##################################
# Import data and keep only 1995 #
##################################

library(rms)
library(lattice)
data <- stata.get("http://biostat.mc.vanderbilt.edu/wiki/pub/Main/CourseBios312/salary.dta")
table(data$year)
data.95 <- subset(data, year=="95")
describe(data.95)


#################################################
# Convert string variable to numeric indicators #
#################################################

# Make a male indicator variable; female is reference
data.95$male <- data.95$sex=="M"
with(data.95, table(male, sex))

# I am going to attach the dataframe data.95 so that I do not have to explicitly reference it in the models below
#  Normally, this is not a good idea if you are working with multiple datasets
attach(data.95)


m1 <- lm(salary ~ male)
m2 <- lm(yrdeg ~ male)

summary(m1)
summary(m2)

# Plot the residuals; add a lowess line
plot(resid(m2), resid(m1))
lines(lowess(resid(m1) ~ resid(m2)), lwd=2, col="Red")

# A simple linear regression using the residuals
m3 <- lm(resid(m1) ~ resid(m2))
summary(m3)


# Now fit the multivariable model
m4 <- lm(salary ~ male + yrdeg)

# Compare m3 and m4
summary(m3)
summary(m4)

# Note that the residuals model doesn't get the residual degrees of freedom exactly right
#  The residual d.f. is n-p, where p is the # of predictors in the model
#  The model using the residuals thinks there is 1 predictor
#  Thus, the RMSE and standard error estimates for betas are a little off


# The 'extra' problem

rankfull <- rank=="Full"
m5 <- lm(rankfull ~ male + yrdeg)
plot(resid(m5), resid(m4))
summary(lm(salary ~ male + yrdeg + rankfull))
summary(lm(resid(m4) ~ resid(m5)))


# The questions..,.

#Another way to think about regression is the amount of variablity in the outcome (Y) that is explained by the predictors (X).  In simple linear regression, we regress X on Y because we believe that X will explain some of the variability in Y.  This leads to an alternate way of thinking about statistical tests for regression coefficients.  Statistical tests assume that X explains none of the variability in Y (the null hypothesis), and the alternative hypothesis is that X explains more variability than would be expected by chance alone.  In this lab we will consider the interpretation of statistical tests in a multivariable model that adds another predictor (W) to the model.  The following exercise details the interpretation of the test for yrdeg in a multivariable model with salary as the outcome and male and yrdeg as the predictors.
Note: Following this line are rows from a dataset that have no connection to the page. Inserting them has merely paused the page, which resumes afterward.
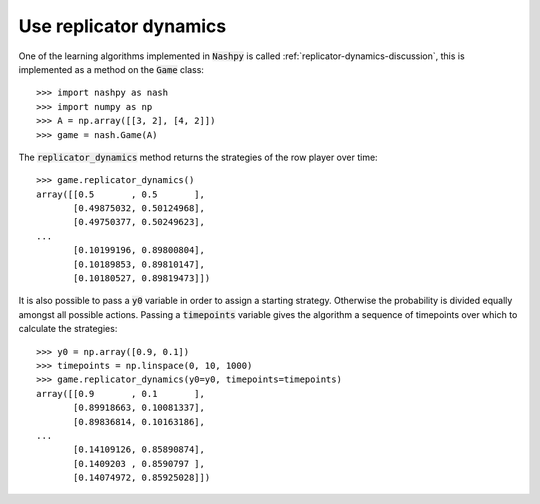 .. _how-to-use-replicator-dynamics:

Use replicator dynamics
=======================

One of the learning algorithms implemented in :code:`Nashpy` is called
:ref:`replicator-dynamics-discussion`, this is implemented as a method on the
:code:`Game` class::

    >>> import nashpy as nash
    >>> import numpy as np
    >>> A = np.array([[3, 2], [4, 2]])
    >>> game = nash.Game(A)

The :code:`replicator_dynamics` method returns the strategies of the row player
over time::

    >>> game.replicator_dynamics()
    array([[0.5       , 0.5       ],
           [0.49875032, 0.50124968],
           [0.49750377, 0.50249623],
    ...
           [0.10199196, 0.89800804],
           [0.10189853, 0.89810147],
           [0.10180527, 0.89819473]])



It is also possible to pass a :code:`y0` variable in order to assign a starting
strategy. Otherwise the probability is divided equally amongst all possible
actions. Passing a :code:`timepoints` variable gives the algorithm a sequence of
timepoints over which to calculate the strategies::

    >>> y0 = np.array([0.9, 0.1])
    >>> timepoints = np.linspace(0, 10, 1000)
    >>> game.replicator_dynamics(y0=y0, timepoints=timepoints)
    array([[0.9       , 0.1       ],
           [0.89918663, 0.10081337],
           [0.89836814, 0.10163186],
    ...
           [0.14109126, 0.85890874],
           [0.1409203 , 0.8590797 ],
           [0.14074972, 0.85925028]])
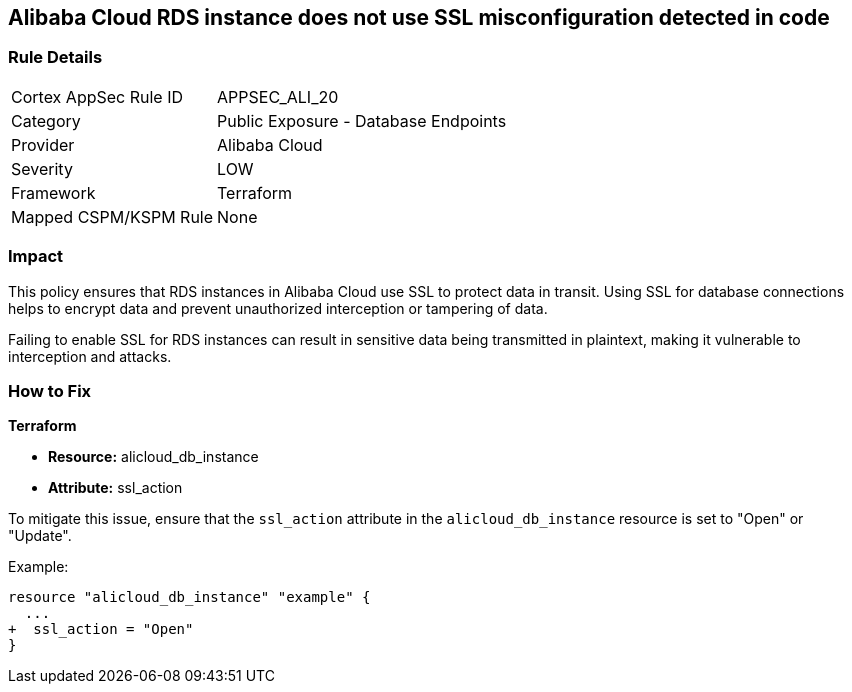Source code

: == Alibaba Cloud RDS instance does not use SSL misconfiguration detected in code


=== Rule Details

[cols="1,2"]
|===
|Cortex AppSec Rule ID |APPSEC_ALI_20
|Category |Public Exposure - Database Endpoints
|Provider |Alibaba Cloud
|Severity |LOW
|Framework |Terraform
|Mapped CSPM/KSPM Rule |None
|===


=== Impact
This policy ensures that RDS instances in Alibaba Cloud use SSL to protect data in transit. Using SSL for database connections helps to encrypt data and prevent unauthorized interception or tampering of data.

Failing to enable SSL for RDS instances can result in sensitive data being transmitted in plaintext, making it vulnerable to interception and attacks.

=== How to Fix


*Terraform* 

* *Resource:* alicloud_db_instance
* *Attribute:* ssl_action

To mitigate this issue, ensure that the `ssl_action` attribute in the `alicloud_db_instance` resource is set to "Open" or "Update".

Example:

[source,go]
----
resource "alicloud_db_instance" "example" {
  ...
+  ssl_action = "Open"
}
----
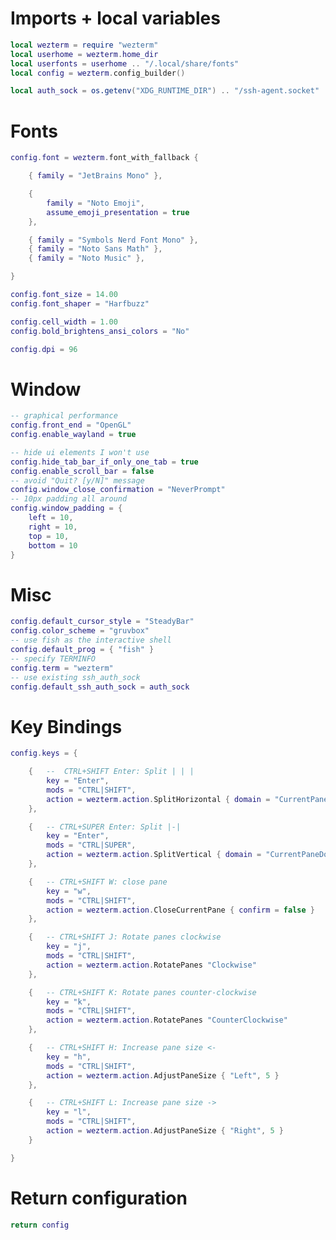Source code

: #+AUTHOR: Will Reed
#+DESCRIPTION: My Wezterm configuration
#+PROPERTY: header-args :tangle wezterm.lua

* Imports + local variables
#+BEGIN_SRC lua
local wezterm = require "wezterm"
local userhome = wezterm.home_dir
local userfonts = userhome .. "/.local/share/fonts"
local config = wezterm.config_builder()

local auth_sock = os.getenv("XDG_RUNTIME_DIR") .. "/ssh-agent.socket"
#+END_SRC

* Fonts
#+BEGIN_SRC lua
config.font = wezterm.font_with_fallback {

    { family = "JetBrains Mono" },

    {
        family = "Noto Emoji",
        assume_emoji_presentation = true
    },

    { family = "Symbols Nerd Font Mono" },
    { family = "Noto Sans Math" },
    { family = "Noto Music" },

}

config.font_size = 14.00
config.font_shaper = "Harfbuzz"

config.cell_width = 1.00
config.bold_brightens_ansi_colors = "No"

config.dpi = 96
#+END_SRC

* Window
#+BEGIN_SRC lua
-- graphical performance
config.front_end = "OpenGL"
config.enable_wayland = true

-- hide ui elements I won't use
config.hide_tab_bar_if_only_one_tab = true
config.enable_scroll_bar = false
-- avoid "Quit? [y/N]" message
config.window_close_confirmation = "NeverPrompt"
-- 10px padding all around
config.window_padding = {
    left = 10,
    right = 10,
    top = 10,
    bottom = 10
}
#+END_SRC

* Misc
#+BEGIN_SRC lua
config.default_cursor_style = "SteadyBar"
config.color_scheme = "gruvbox"
-- use fish as the interactive shell
config.default_prog = { "fish" }
-- specify TERMINFO
config.term = "wezterm"
-- use existing ssh_auth_sock
config.default_ssh_auth_sock = auth_sock
#+END_SRC

* Key Bindings
#+BEGIN_SRC lua
config.keys = {

    {   --  CTRL+SHIFT Enter: Split | | |
        key = "Enter",
        mods = "CTRL|SHIFT",
        action = wezterm.action.SplitHorizontal { domain = "CurrentPaneDomain" }
    },

    {   -- CTRL+SUPER Enter: Split |-|
        key = "Enter",
        mods = "CTRL|SUPER",
        action = wezterm.action.SplitVertical { domain = "CurrentPaneDomain" }
    },

    {   -- CTRL+SHIFT W: close pane
        key = "w",
        mods = "CTRL|SHIFT",
        action = wezterm.action.CloseCurrentPane { confirm = false }
    },

    {   -- CTRL+SHIFT J: Rotate panes clockwise
        key = "j",
        mods = "CTRL|SHIFT",
        action = wezterm.action.RotatePanes "Clockwise"
    },

    {   -- CTRL+SHIFT K: Rotate panes counter-clockwise
        key = "k",
        mods = "CTRL|SHIFT",
        action = wezterm.action.RotatePanes "CounterClockwise"
    },

    {   -- CTRL+SHIFT H: Increase pane size <-
        key = "h",
        mods = "CTRL|SHIFT",
        action = wezterm.action.AdjustPaneSize { "Left", 5 }
    },
    
    {   -- CTRL+SHIFT L: Increase pane size ->
        key = "l",
        mods = "CTRL|SHIFT",
        action = wezterm.action.AdjustPaneSize { "Right", 5 }
    }

}  
#+END_SRC

* Return configuration
#+BEGIN_SRC lua
return config
#+END_SRC
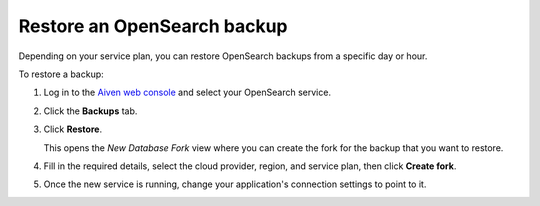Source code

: Restore an OpenSearch backup
============================

Depending on your service plan, you can restore OpenSearch backups from a specific day or hour.

To restore a backup:

#. Log in to the `Aiven web console <https://console.aiven.io>`_ and select your OpenSearch service.

#. Click the **Backups** tab.

#. Click **Restore**.

   This opens the *New Database Fork* view where you can create the fork for the backup that you want to restore.

#. Fill in the required details, select the cloud provider, region, and service plan, then click **Create fork**.

#. Once the new service is running, change your application's connection settings to point to it.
#1.  Model 1: Fit a simple linear regression model with salary as the outcome and male as the predictor.  Save the residuals from this model.  Interpret these residuals in terms of the unexplained variability in salary.

#2.  Model 2: Fit a simple linear regression model with yrdeg as the outcome and male as the predictor.  Save the residuals from this model.  Interpret these residuals in terms of the unexplained variability in yrdeg.

#3.  Plot the residuals from model 2 (X-axis) versus the residuals from model 1 (y-axis).  Describe any association you see.  It may be helpful to add a lowess smooth or other smooth line to the plot.

#4.  Fit a simple linear regression model using the residauls from model 1 as the outcome and the residuals from model 2 as the predictor.  Interpret the slope coefficient from this model.

#5.  Fit a multivariable linear regression model with salary as the outcome using predictors male and yrdeg.  What is the interpretation of male in this model?  What is the interpretation of yrdeg?

#6. Compare the slope estimate for yrdeg from model 5 to the slope estimate obtained in question 4.  Explain your findings.

#7. What implications does this have for fitting multivariable models with even more predictors?  Consider the implications in relation to the association between (1) X and W and  (2) the residuals of Y given X and residuals of X given W.